= Robert Croft (diver) =

American freediver and US Navy diving instructor (1934–2026)

Bob Croft

Robert Arthur Croft (July 19, 1934 – January 9, 2026) was an American free-diver who, in 1967, became the first person to free-dive beyond the depth of 200 feet. Croft was a US Navy diving instructor in 1962 at the US Naval Submarine Base New London submarine school in Groton, Connecticut. At the submarine escape training tank, instructors train prospective submariners how to escape from a disabled submarine, which could be resting on the sea bottom.

==Freediving career==
Working five hours per day, five days a week at the 118-feet deep 250,000-gallon submarine escape training tank provided him an opportunity to salve his curiosity about holding his breath underwater. From an initial breath-hold time of 11/2 to 2 minutes, after a year he was able to hold his breath for over 6 minutes, dropping to the bottom of the tank and sitting there for over three minutes and then returning to the surface at a relaxed pace. With that high level of comfort, he wanted to see how far he could go beyond the 118-feet depth.

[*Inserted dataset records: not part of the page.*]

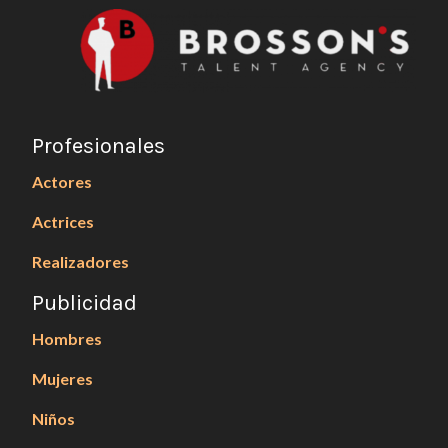
Profesionales
Actores
Actrices
Realizadores
Publicidad
Hombres
Mujeres
Niños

In 1967, at the encouragement of his fellow instructors, Croft set out to discover how deep he could dive while holding his breath. Over an 18-month period, in competition with Jacques Mayol and Enzo Majorca, he established three depth records:

- 212 feet (64 m) in 1967 – becoming the first person to ever dive beyond 200 feet while breath-holding, which at the time scientists believed was the physiological depth limit for breath-hold diving
- 217 feet (66 m) in 1968
- 240 feet (73 m) in 1968

He retired from free-diving thereafter.

Croft is credited with inventing "air packing" (also known as "lung packing" or "glossopharyngeal inhalation"), a method used to overfill the lungs, increasing the volume of air in the lungs above the total lung capacity prior to breath-holding. He had developed this method as a youngster living in Narraganset Bay, Rhode Island, to swim further and stay underwater longer than any of his peers.

He also served as a research subject for 6 years, from 1962 to 1968, for the Navy research scientists. One of the navy research teams, Dr Karl Schaefer (US Navy) and Dr Robert Allison of the Scott White clinic in Tempel Texas, had done research on diving mammals that demonstrated that air-breathing animals could go to half a mile and deeper without experiencing thoracic squeeze. The discovery of the "blood shift" phenomenon opened a host of theories regarding free diving humans. Croft served as that research subject to determine if that same "blood shift" occurred in humans and measure it. This led to the published study: Schaefer, Karl E., Allison, Robert D., Dougherty, James H., Jr., Carey, Charles R., Walker, Roger, Yost, Frank, & Parker, Donald (1968). Pulmonary and circulatory adjustments determining the limits of depths in breathhold diving. Science, 162(857), 1020-3 .

==Other ventures==
Croft also qualified as a navy deep sea diver on air in 1968, and mixed gas in 1972.

In the early 1970s, like many navy divers, he was also certified as a NAUI instructor.

==Personal life and death==
Croft was born in Manhattan, New York, on July 19, 1934. In 1980, he retired from the US Navy, after 22 years of service as a submariner starting in 1951. He died in Lebanon, Pennsylvania on January 9, 2026, at the age of 91.